“A year from now, you’ll wish you had started today.”
This quotation, attributed to Karen Lamb, warns us about the dangers of procrastination. Presumably our students would propose a slightly modified version:
“The night before the test, I’ll wish I had started studying today.”
Does procrastination ever help? Is there such a thing as “beneficial procrastination”?
Types of Procrastination
I myself was intrigued when recently asked this question.
(True story: I was the President-To-Be of the Procrastinators’ Society in my high school. I would surely have been elected, but we never scheduled the meeting.)
Sure enough, researchers have theorized that we procrastinate for different reasons and in different ways.
Many of us, of course, procrastinate because we can’t get ourselves organized to face the task ahead.
(Mark Twain assures us he never put off until tomorrow that which he could do the day after tomorrow.)

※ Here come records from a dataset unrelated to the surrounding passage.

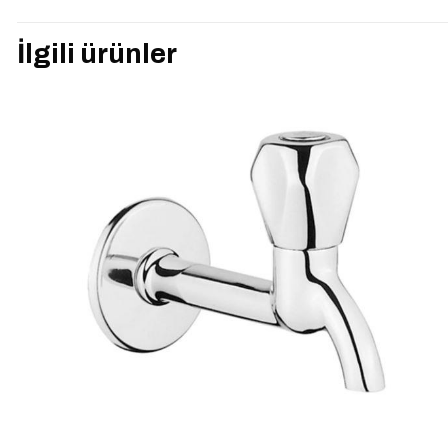
“VitrA A42902 O
İlgili ürünler
ilk kişi siz olun
E-posta adresiniz yay
Derecelendirmeniz
*
İsim
*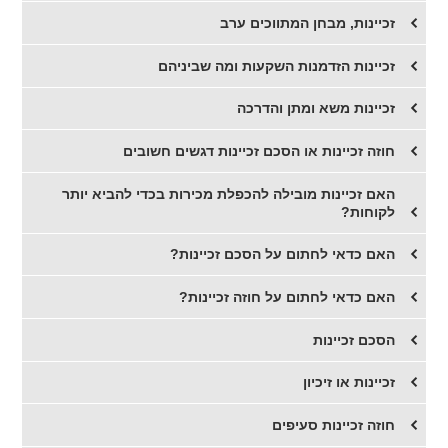
זכיינות, מבחן המתווכים ערב
זכיינות הזדמנות השקעות ומה שביניהם
זכיינות משא ומתן והדרכה
חוזה זכיינות או הסכם זכיינות דגשים חשובים
​האם זכיינות מובילה להכפלת מכירות בכדי להביא יותר
לקוחות?
האם כדאי לחתום על הסכם זכיינות?
האם כדאי לחתום על חוזה זכיינות?
​הסכם זכיינות
​זכיינות או זיכיון
חוזה זכיינות סעיפים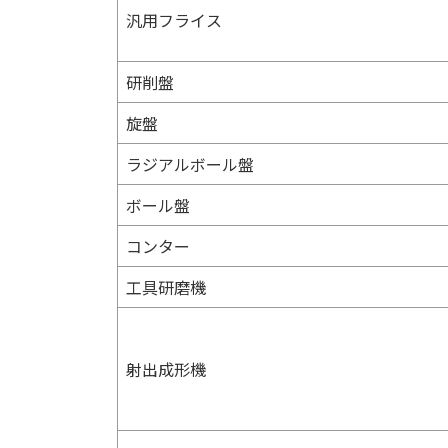
汎用フライス
研削盤
旋盤
ラジアルボール盤
ボール盤
コンター
工具研磨機
射出成形機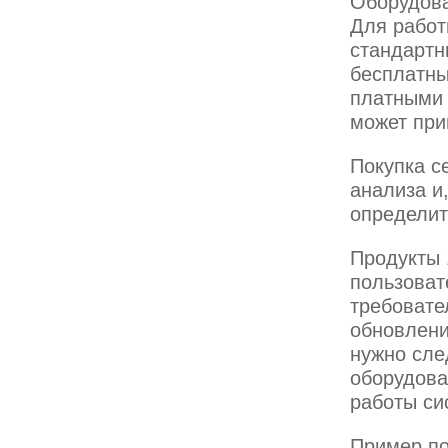
Оборудова
Для работ
стандартн
бесплатны
платными 
может при
Покупка с
анализа и
определит
Продукты 
пользоват
требовате
обновлени
нужно сле
оборудова
работы си
Пример по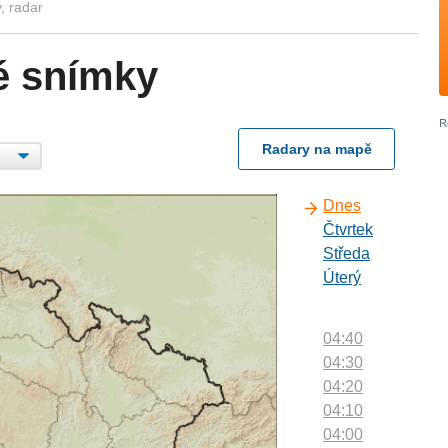
, radar
é snímky
Radary na mapě
Dnes
Čtvrtek
Středa
Úterý
04:40
04:30
04:20
04:10
04:00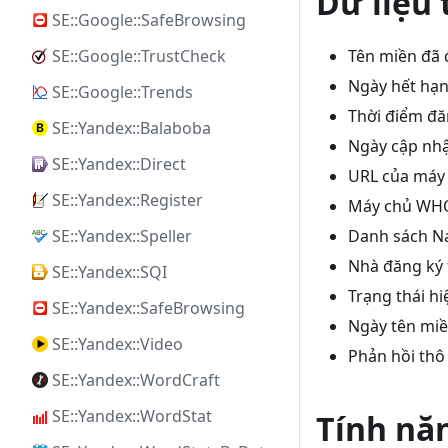
Dữ liệu
SE::Google::SafeBrowsing
Tên miền đã 
SE::Google::TrustCheck
Ngày hết hạn
SE::Google::Trends
Thời điểm đă
SE::Yandex::Balaboba
Ngày cập nhậ
SE::Yandex::Direct
URL của máy 
SE::Yandex::Register
Máy chủ WHO
Danh sách N
SE::Yandex::Speller
Nhà đăng ký 
SE::Yandex::SQI
Trạng thái hi
SE::Yandex::SafeBrowsing
Ngày tên miề
SE::Yandex::Video
Phản hồi th
SE::Yandex::WordCraft
SE::Yandex::WordStat
Tính nă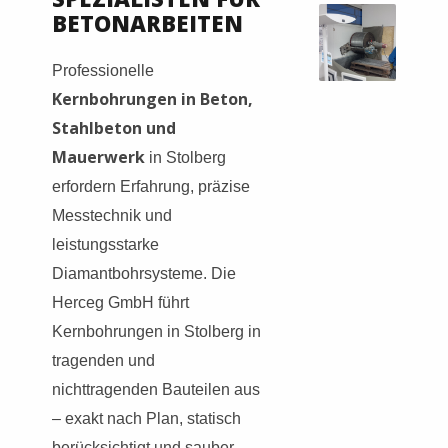
BETONARBEITEN
Professionelle
Kernbohrungen in Beton,
Stahlbeton und
Mauerwerk
in Stolberg
erfordern Erfahrung, präzise
Messtechnik und
leistungsstarke
Diamantbohrsysteme. Die
Herceg GmbH führt
Kernbohrungen in Stolberg in
tragenden und
nichttragenden Bauteilen aus
– exakt nach Plan, statisch
berücksichtigt und sauber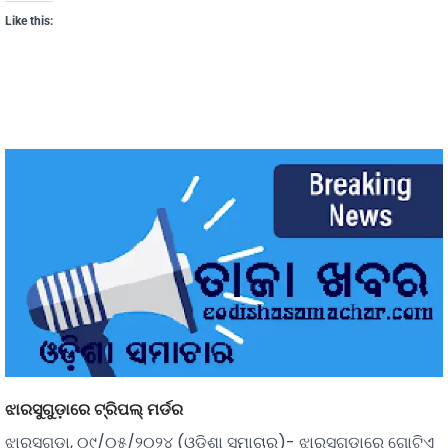
Like this:
ଝାରସୁଗୁଡ଼ାରେ ଟ୍ରିପଲ୍ ମର୍ଡର
ଝାରସୁଗୁଡ଼ା, ୦୯/୦୫/୨୦୨୪ (ଓଡ଼ିଶା ସମାଚାର)- ଝାରସୁଗୁଡ଼ାରେ ଗୋଟିଏ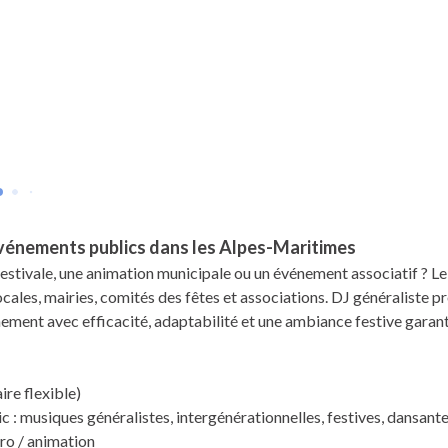
événements publics dans les Alpes-Maritimes
e estivale, une animation municipale ou un événement associatif ? L
cales, mairies, comités des fêtes et associations. DJ généraliste p
ement avec efficacité, adaptabilité et une ambiance festive garant
ire flexible)
: musiques généralistes, intergénérationnelles, festives, dansant
ro / animation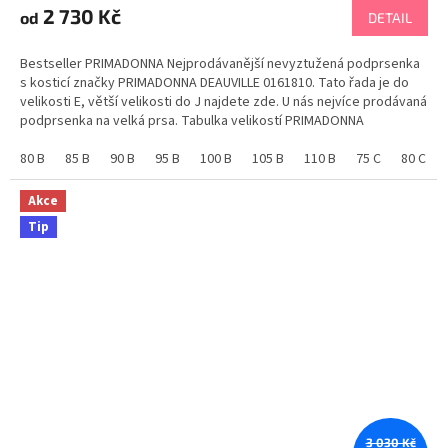
produktu
2 730 Kč
od
DETAIL
je
4,7
Bestseller PRIMADONNA Nejprodávanější nevyztužená podprsenka
z
s kosticí značky PRIMADONNA DEAUVILLE 0161810. Tato řada je do
5
velikosti E, větší velikosti do J najdete zde. U nás nejvíce prodávaná
hvězdiček.
podprsenka na velká prsa. Tabulka velikostí PRIMADONNA
80 B
85 B
90 B
95 B
100 B
105 B
110 B
75 C
80 C
Akce
Tip
3 030 Kč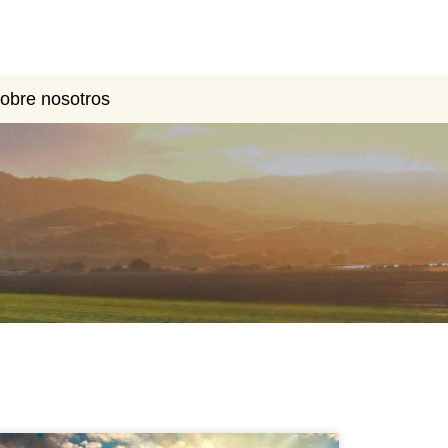
obre nosotros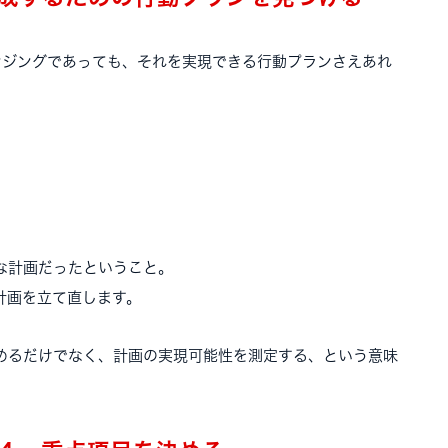
ンジングであっても、それを実現できる行動プランさえあれ
。
な計画だったということ。
計画を立て直します。
めるだけでなく、計画の実現可能性を測定する、という意味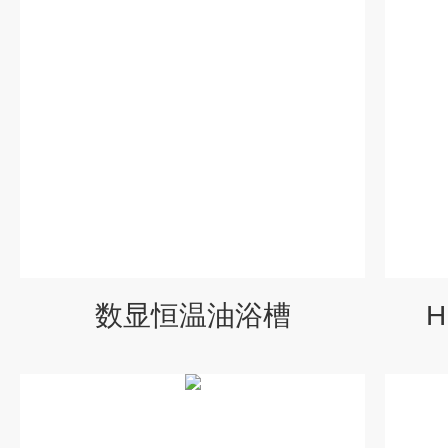
数显恒温油浴槽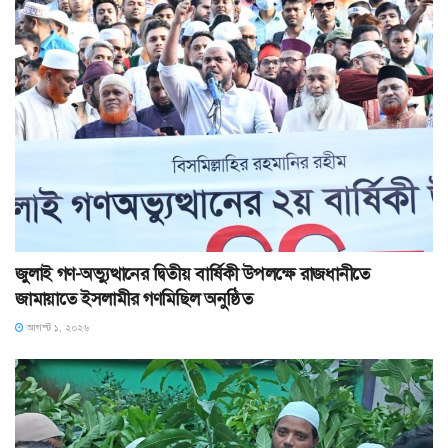
জুলাই গণ-অভ্যুত্থানের দ্বিতীয় বার্ষিকী উপলক্ষে রাজধানীতে
জামায়াতে ইসলামীর গণমিছিল অনুষ্ঠিত
আগস্ট ১, ২০২৬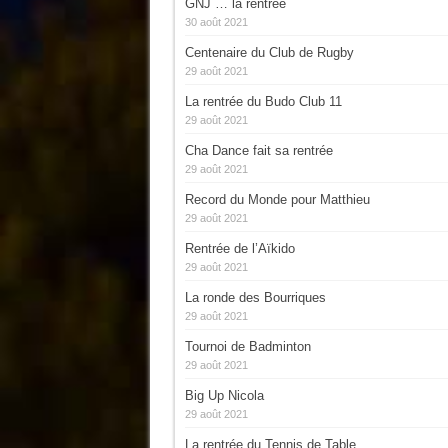
GNJ … la rentrée
30 août 2021
Centenaire du Club de Rugby
29 août 2021
La rentrée du Budo Club 11
29 août 2021
Cha Dance fait sa rentrée
29 août 2021
Record du Monde pour Matthieu
29 août 2021
Rentrée de l’Aïkido
29 août 2021
La ronde des Bourriques
29 août 2021
Tournoi de Badminton
29 août 2021
Big Up Nicola
29 août 2021
La rentrée du Tennis de Table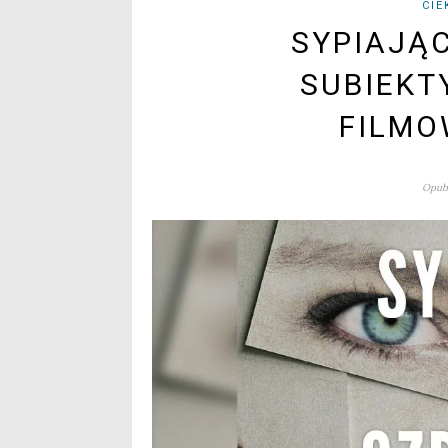
CIE
SYPIAJĄC
SUBIEKT
FILMO
Opubl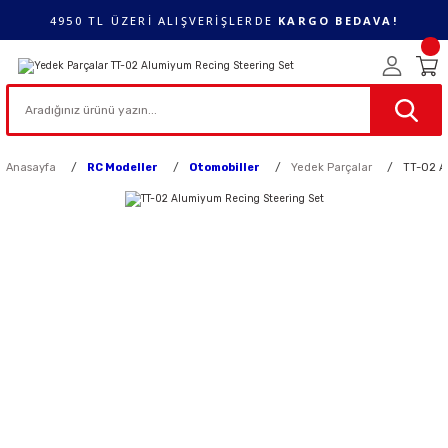
4950 TL ÜZERİ ALIŞVERİŞLERDE
KARGO BEDAVA!
Anasayfa
RC Modeller
Otomobiller
Yedek Parçalar
TT-02 A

Danya Corkin and colleagues wondered about another kind of deliberate procrastination: something they call “active delay.”
Active delay includes four salient features:
First, students intentionally decide to postpone their work. It’s not a haphazard, subconscious process.
Second, they like working under pressure.
Third — unlike most procrastinators — they get the work done on time.
Fourth, they feel good about the whole process.
What did Corkin & Co. find when they looked for these distinct groups?
The Benefits of “Active Delay”
As is often the case, they found a mixed bag of results.
To their surprise, procrastinators and active delayers adopted learning strategies (rehearsal, elaboration, planning, monitoring) roughly equally.
Unsurprisingly, procrastinators generally followed unproductive motivational pathways. (If you follow Carol Dweck’s work, you know about the dangers of “performance goals” and “avoidance goals.”)
And, the big headline: procrastination led to lower grades. Active delay led to higher grades.
Classroom Implications
This research gives teachers a few points to consider.
First: both kinds of procrastination might look alike to us. However, they might lead to quite different results.
Even if students procrastinate from our perspective, we can distinguish between two categories of procrastination. And, we should worry less about “active delay” than good, old-fashioned putting stuff off because I can’t deal with it.
Second: even though “active delay” leads to more learning than “procrastination,” both probably produce less learning than well-scheduled learning.
As we know from many researchers, spreading practice out over time (interleaving) yields more learning than bunching it all together.
Active delay might not be as bad, but it’s still bad for learning.
Finally: if you’re an “active delayer,” you might forgive yourself. As long as you’re choosing delay as a strategy — especially because you work best under pressure — then this flavor of procrastination needn’t bring on a bout of guilt.